§ Task instructions:
Give the lines again exactly, from the one holding "Rishab Jayaram, Ravi Teja Runs: 36 -> 15" to the last line of the listing below, both ends included and nothing added.
[[ Records for the task open ]]
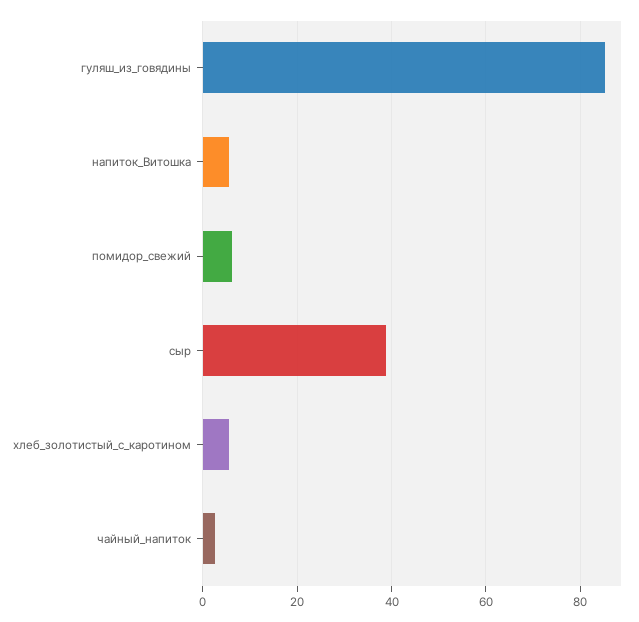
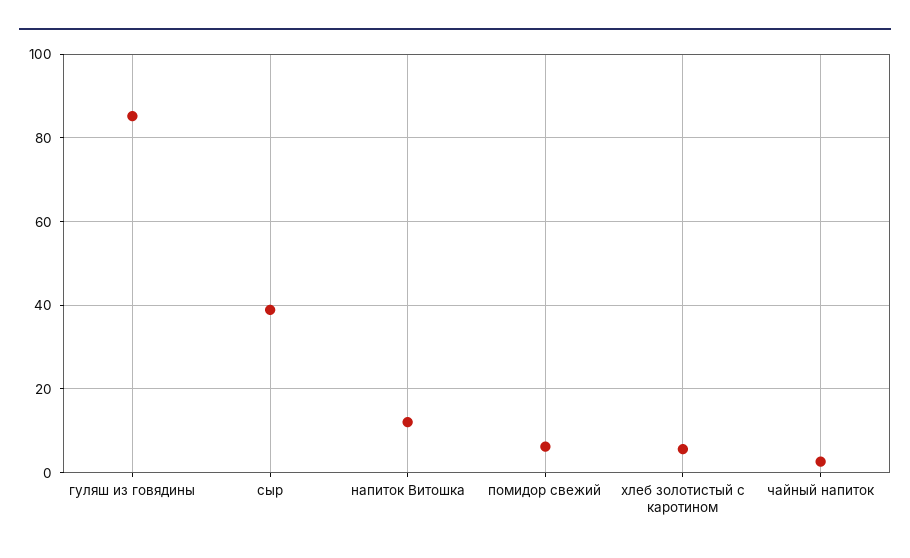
напиток_Витошка: 6 -> 12

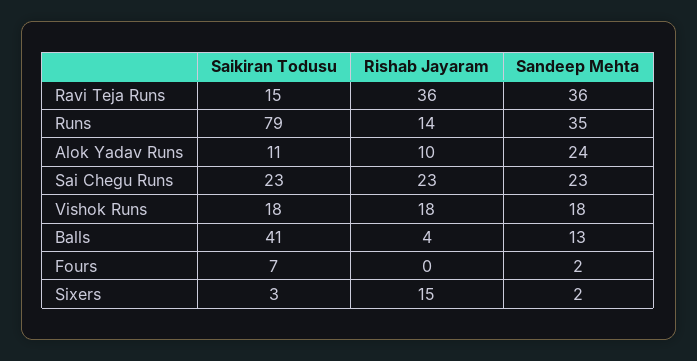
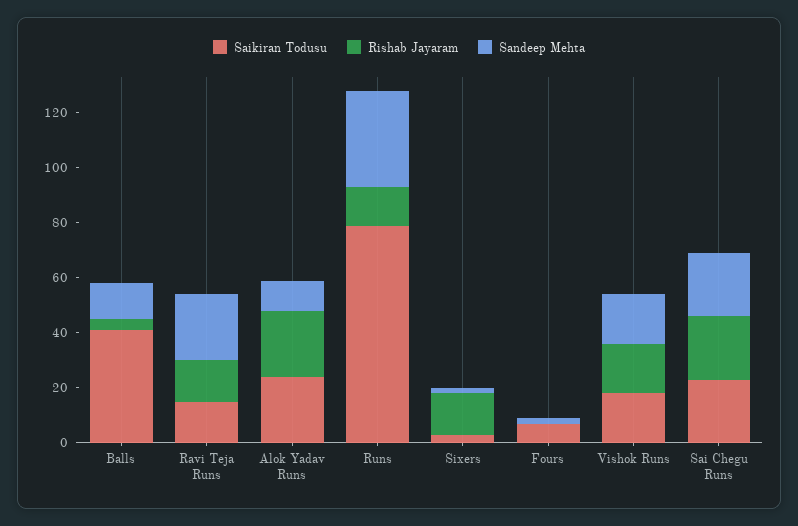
Rishab Jayaram, Ravi Teja Runs: 36 -> 15
Sandeep Mehta, Ravi Teja Runs: 36 -> 25
Saikiran Todusu, Alok Yadav Runs: 11 -> 25
Rishab Jayaram, Alok Yadav Runs: 10 -> 25
Sandeep Mehta, Alok Yadav Runs: 24 -> 10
[[ Records for the task closed ]]
§ Response box:
Rishab Jayaram, Ravi Teja Runs: 36 -> 15
Sandeep Mehta, Ravi Teja Runs: 36 -> 25
Saikiran Todusu, Alok Yadav Runs: 11 -> 25
Rishab Jayaram, Alok Yadav Runs: 10 -> 25
Sandeep Mehta, Alok Yadav Runs: 24 -> 10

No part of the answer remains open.